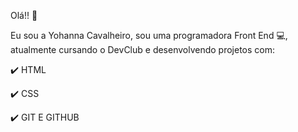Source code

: Olá!! 👋

Eu sou a Yohanna Cavalheiro, sou uma programadora Front End 💻, atualmente cursando o DevClub e desenvolvendo projetos com:

:heavy_check_mark: HTML 

:heavy_check_mark: CSS 

:heavy_check_mark: GIT E GITHUB
  
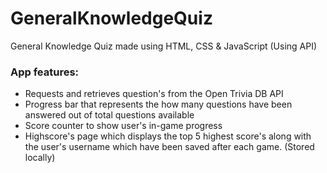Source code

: # GeneralKnowledgeQuiz
General Knowledge Quiz made using HTML, CSS &amp; JavaScript (Using API)

### App features:
- Requests and retrieves question's from the Open Trivia DB API
- Progress bar that represents the how many questions have been answered out of total questions available
- Score counter to show user's in-game progress
- Highscore's page which displays the top 5 highest score's along with the user's username which have been saved after each game. (Stored locally)
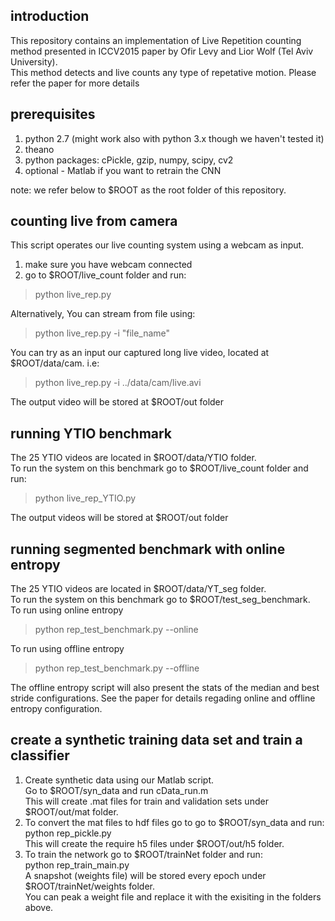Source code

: introduction
----------------------------------------------------

This repository contains an implementation of Live Repetition counting method presented in ICCV2015 paper by Ofir Levy and Lior Wolf (Tel Aviv University).  
This method detects and live counts any type of repetative motion. Please refer the paper for more details

prerequisites
----------------------------------------------------

1. python 2.7 (might work also with python 3.x though we haven't tested it)
2. theano
3. python packages: cPickle, gzip, numpy, scipy, cv2
4. optional - Matlab if you want to retrain the CNN

note: we refer below to $ROOT as the root folder of this repository.

counting live from camera
----------------------------------------------------

This script operates our live counting system using a webcam as input.  
1. make sure you have webcam connected  
2. go to $ROOT/live_count folder and run:
> python live_rep.py 

Alternatively, You can stream from file using:  
> python live_rep.py -i "file_name"

You can try as an input our captured long live video, located at $ROOT/data/cam. i.e: 
> python live_rep.py -i ../data/cam/live.avi

The output video will be stored at $ROOT/out folder

running YTIO benchmark
----------------------------------------------------

The 25 YTIO videos are located in $ROOT/data/YTIO folder.  
To run the system on this benchmark go to $ROOT/live_count folder and run:
> python live_rep_YTIO.py 

The output videos will be stored at $ROOT/out folder


running segmented benchmark with online entropy
----------------------------------------------------

The 25 YTIO videos are located in $ROOT/data/YT_seg folder.  
To run the system on this benchmark go to $ROOT/test_seg_benchmark.  
To run using online entropy
> python rep_test_benchmark.py --online

To run using offline entropy
> python rep_test_benchmark.py --offline

The offline entropy script will also present the stats of the median and best stride configurations.
See the paper for details regading online and offline entropy configuration.


create a synthetic training data set and train a classifier
----------------------------------------------------

1. Create synthetic data using our Matlab script.  
Go to $ROOT/syn_data and run cData_run.m  
This will create .mat files for train and validation sets under $ROOT/out/mat folder.
2. To convert the mat files to hdf files go to go to $ROOT/syn_data and run:  
  python rep_pickle.py  
This will create the require h5 files under $ROOT/out/h5 folder.
3. To train the network go to  $ROOT/trainNet folder and run:  
python rep_train_main.py  
A snapshot (weights file) will be stored every epoch under $ROOT/trainNet/weights folder.  
You can peak a weight file and replace it with the exisiting in the folders above.




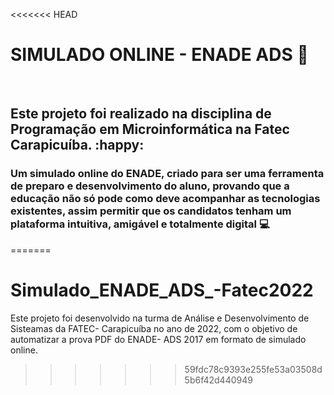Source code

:<<<<<<< HEAD
# SIMULADO ONLINE - ENADE ADS :book: 

​	

## Este projeto foi realizado na disciplina de Programação em Microinformática na Fatec Carapicuíba. :happy:

### Um simulado online do ENADE, criado para ser uma ferramenta de preparo e desenvolvimento do aluno, provando que a educação não só pode como deve acompanhar as tecnologias existentes, assim permitir que os candidatos tenham um plataforma intuitiva, amigável e totalmente digital :computer: 

=======
# Simulado_ENADE_ADS_-Fatec2022
Este projeto foi desenvolvido na turma de Análise e Desenvolvimento de Sisteamas da FATEC- Carapicuíba no ano de 2022, com o objetivo de automatizar a prova PDF do ENADE- ADS 2017 em formato de simulado online. 
>>>>>>> 59fdc78c9393e255fe53a03508d5b6f42d440949
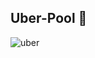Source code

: ## Uber-Pool :car:
![uber](https://user-images.githubusercontent.com/28382424/33557999-ded2edd4-d919-11e7-9122-773ee357d059.png)
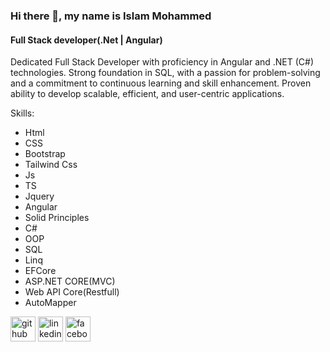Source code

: ### Hi there 👋, my name is Islam Mohammed
#### Full Stack developer(.Net | Angular)

Dedicated Full Stack Developer with proficiency in Angular and .NET (C#) technologies. Strong foundation in SQL, with a passion for problem-solving and a commitment to continuous learning and skill enhancement. Proven ability to develop scalable, efficient, and user-centric applications.

Skills: 
* Html
* CSS
* Bootstrap
* Tailwind Css
* Js
* TS
* Jquery
* Angular
* Solid Principles
* C#
* OOP
* SQL
* Linq
* EFCore
* ASP.NET CORE(MVC)
* Web API Core(Restfull)
* AutoMapper
  



[<img src='https://cdn.jsdelivr.net/npm/simple-icons@3.0.1/icons/github.svg' alt='github' height='40'>](https://github.com/ismlh)  [<img src='https://cdn.jsdelivr.net/npm/simple-icons@3.0.1/icons/linkedin.svg' alt='linkedin' height='40'>](https://www.linkedin.com/in/islam-mohammed-7052a0233/)  [<img src='https://cdn.jsdelivr.net/npm/simple-icons@3.0.1/icons/facebook.svg' alt='facebook' height='40'>](https://www.facebook.com/profile.php?id=100045784102221)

- [Written task]: Reproduce all of the entries word for word, skipping any pictures they hold.

- [Response for this exercise]:
Source code

: Olá!! 👋

Eu sou a Yohanna Cavalheiro, sou uma programadora Front End 💻, atualmente cursando o DevClub e desenvolvendo projetos com:

:heavy_check_mark: HTML 

:heavy_check_mark: CSS 

:heavy_check_mark: GIT E GITHUB
  
Source code

: # GeneralKnowledgeQuiz
General Knowledge Quiz made using HTML, CSS &amp; JavaScript (Using API)

### App features:
- Requests and retrieves question's from the Open Trivia DB API
- Progress bar that represents the how many questions have been answered out of total questions available
- Score counter to show user's in-game progress
- Highscore's page which displays the top 5 highest score's along with the user's username which have been saved after each game. (Stored locally)
Source code

: introduction
----------------------------------------------------

This repository contains an implementation of Live Repetition counting method presented in ICCV2015 paper by Ofir Levy and Lior Wolf (Tel Aviv University).  
This method detects and live counts any type of repetative motion. Please refer the paper for more details

prerequisites
----------------------------------------------------

1. python 2.7 (might work also with python 3.x though we haven't tested it)
2. theano
3. python packages: cPickle, gzip, numpy, scipy, cv2
4. optional - Matlab if you want to retrain the CNN

note: we refer below to $ROOT as the root folder of this repository.

counting live from camera
----------------------------------------------------

This script operates our live counting system using a webcam as input.  
1. make sure you have webcam connected  
2. go to $ROOT/live_count folder and run:
> python live_rep.py 

Alternatively, You can stream from file using:  
> python live_rep.py -i "file_name"

You can try as an input our captured long live video, located at $ROOT/data/cam. i.e: 
> python live_rep.py -i ../data/cam/live.avi

The output video will be stored at $ROOT/out folder

running YTIO benchmark
----------------------------------------------------

The 25 YTIO videos are located in $ROOT/data/YTIO folder.  
To run the system on this benchmark go to $ROOT/live_count folder and run:
> python live_rep_YTIO.py 

The output videos will be stored at $ROOT/out folder


running segmented benchmark with online entropy
----------------------------------------------------

The 25 YTIO videos are located in $ROOT/data/YT_seg folder.  
To run the system on this benchmark go to $ROOT/test_seg_benchmark.  
To run using online entropy
> python rep_test_benchmark.py --online

To run using offline entropy
> python rep_test_benchmark.py --offline

The offline entropy script will also present the stats of the median and best stride configurations.
See the paper for details regading online and offline entropy configuration.


create a synthetic training data set and train a classifier
----------------------------------------------------

1. Create synthetic data using our Matlab script.  
Go to $ROOT/syn_data and run cData_run.m  
This will create .mat files for train and validation sets under $ROOT/out/mat folder.
2. To convert the mat files to hdf files go to go to $ROOT/syn_data and run:  
  python rep_pickle.py  
This will create the require h5 files under $ROOT/out/h5 folder.
3. To train the network go to  $ROOT/trainNet folder and run:  
python rep_train_main.py  
A snapshot (weights file) will be stored every epoch under $ROOT/trainNet/weights folder.  
You can peak a weight file and replace it with the exisiting in the folders above.




Source code

:<<<<<<< HEAD
# SIMULADO ONLINE - ENADE ADS :book: 

​	

## Este projeto foi realizado na disciplina de Programação em Microinformática na Fatec Carapicuíba. :happy:

### Um simulado online do ENADE, criado para ser uma ferramenta de preparo e desenvolvimento do aluno, provando que a educação não só pode como deve acompanhar as tecnologias existentes, assim permitir que os candidatos tenham um plataforma intuitiva, amigável e totalmente digital :computer: 

=======
# Simulado_ENADE_ADS_-Fatec2022
Este projeto foi desenvolvido na turma de Análise e Desenvolvimento de Sisteamas da FATEC- Carapicuíba no ano de 2022, com o objetivo de automatizar a prova PDF do ENADE- ADS 2017 em formato de simulado online. 
>>>>>>> 59fdc78c9393e255fe53a03508d5b6f42d440949
Source code

: ## Uber-Pool :car:
![uber](https://user-images.githubusercontent.com/28382424/33557999-ded2edd4-d919-11e7-9122-773ee357d059.png)
Source code

: ### Hi there 👋, my name is Islam Mohammed
#### Full Stack developer(.Net | Angular)

Dedicated Full Stack Developer with proficiency in Angular and .NET (C#) technologies. Strong foundation in SQL, with a passion for problem-solving and a commitment to continuous learning and skill enhancement. Proven ability to develop scalable, efficient, and user-centric applications.

Skills: 
* Html
* CSS
* Bootstrap
* Tailwind Css
* Js
* TS
* Jquery
* Angular
* Solid Principles
* C#
* OOP
* SQL
* Linq
* EFCore
* ASP.NET CORE(MVC)
* Web API Core(Restfull)
* AutoMapper
  



[<img src='https://cdn.jsdelivr.net/npm/simple-icons@3.0.1/icons/github.svg' alt='github' height='40'>](https://github.com/ismlh)  [<img src='https://cdn.jsdelivr.net/npm/simple-icons@3.0.1/icons/linkedin.svg' alt='linkedin' height='40'>](https://www.linkedin.com/in/islam-mohammed-7052a0233/)  [<img src='https://cdn.jsdelivr.net/npm/simple-icons@3.0.1/icons/facebook.svg' alt='facebook' height='40'>](https://www.facebook.com/profile.php?id=100045784102221)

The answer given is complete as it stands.